GIVEN TASK: Rescale everything from the start of the entries below down to the line containing "Dot at: (184, 292)", both ends included, and write all of those lines out again with the requests unchanged. Multiply only the dot coordinates given as answers by 0.2 and round each to a whole number, halves up.

RECORD LIST:

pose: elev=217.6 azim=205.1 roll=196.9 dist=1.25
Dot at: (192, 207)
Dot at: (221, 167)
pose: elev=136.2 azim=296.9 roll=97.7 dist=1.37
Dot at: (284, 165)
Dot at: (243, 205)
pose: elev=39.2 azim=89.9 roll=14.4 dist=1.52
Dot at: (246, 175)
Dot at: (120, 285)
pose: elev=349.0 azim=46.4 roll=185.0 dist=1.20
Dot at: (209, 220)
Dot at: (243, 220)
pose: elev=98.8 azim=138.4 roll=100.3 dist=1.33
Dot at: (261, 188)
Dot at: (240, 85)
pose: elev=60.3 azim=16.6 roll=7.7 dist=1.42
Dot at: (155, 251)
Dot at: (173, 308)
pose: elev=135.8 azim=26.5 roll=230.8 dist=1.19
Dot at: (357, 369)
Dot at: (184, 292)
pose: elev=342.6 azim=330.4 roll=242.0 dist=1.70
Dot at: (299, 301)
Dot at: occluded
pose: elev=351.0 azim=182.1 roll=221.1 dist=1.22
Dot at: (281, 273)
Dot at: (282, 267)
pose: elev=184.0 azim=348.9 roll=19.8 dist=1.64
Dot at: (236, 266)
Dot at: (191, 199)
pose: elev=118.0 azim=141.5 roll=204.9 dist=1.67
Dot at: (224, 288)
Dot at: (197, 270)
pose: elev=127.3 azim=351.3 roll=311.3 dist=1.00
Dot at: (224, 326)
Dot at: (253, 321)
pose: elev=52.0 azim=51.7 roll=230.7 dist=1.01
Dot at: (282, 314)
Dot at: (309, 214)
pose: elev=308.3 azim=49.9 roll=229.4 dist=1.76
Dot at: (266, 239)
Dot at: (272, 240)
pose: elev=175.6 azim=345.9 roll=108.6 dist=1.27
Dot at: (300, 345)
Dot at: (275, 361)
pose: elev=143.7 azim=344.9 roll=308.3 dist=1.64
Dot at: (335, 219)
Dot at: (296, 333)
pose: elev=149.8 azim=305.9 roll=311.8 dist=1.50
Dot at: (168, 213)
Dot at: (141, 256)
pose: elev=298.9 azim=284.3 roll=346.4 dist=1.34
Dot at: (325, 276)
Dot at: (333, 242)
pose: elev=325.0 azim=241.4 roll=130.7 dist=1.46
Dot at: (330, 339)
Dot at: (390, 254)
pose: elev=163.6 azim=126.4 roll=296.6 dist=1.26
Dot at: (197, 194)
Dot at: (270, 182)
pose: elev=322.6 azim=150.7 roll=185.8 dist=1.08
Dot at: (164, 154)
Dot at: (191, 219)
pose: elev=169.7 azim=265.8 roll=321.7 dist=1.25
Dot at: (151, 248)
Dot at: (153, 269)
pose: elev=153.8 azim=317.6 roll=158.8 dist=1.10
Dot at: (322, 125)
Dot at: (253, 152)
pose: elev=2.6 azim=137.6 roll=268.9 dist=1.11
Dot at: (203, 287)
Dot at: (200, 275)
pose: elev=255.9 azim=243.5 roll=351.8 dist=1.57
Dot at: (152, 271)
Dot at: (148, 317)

OUTPUT OF THE EXERCISE:
pose: elev=217.6 azim=205.1 roll=196.9 dist=1.25
Dot at: (192, 207)
Dot at: (44, 33)
pose: elev=136.2 azim=296.9 roll=97.7 dist=1.37
Dot at: (284, 165)
Dot at: (49, 41)
pose: elev=39.2 azim=89.9 roll=14.4 dist=1.52
Dot at: (246, 175)
Dot at: (24, 57)
pose: elev=349.0 azim=46.4 roll=185.0 dist=1.20
Dot at: (209, 220)
Dot at: (49, 44)
pose: elev=98.8 azim=138.4 roll=100.3 dist=1.33
Dot at: (261, 188)
Dot at: (48, 17)
pose: elev=60.3 azim=16.6 roll=7.7 dist=1.42
Dot at: (155, 251)
Dot at: (35, 62)
pose: elev=135.8 azim=26.5 roll=230.8 dist=1.19
Dot at: (357, 369)
Dot at: (37, 58)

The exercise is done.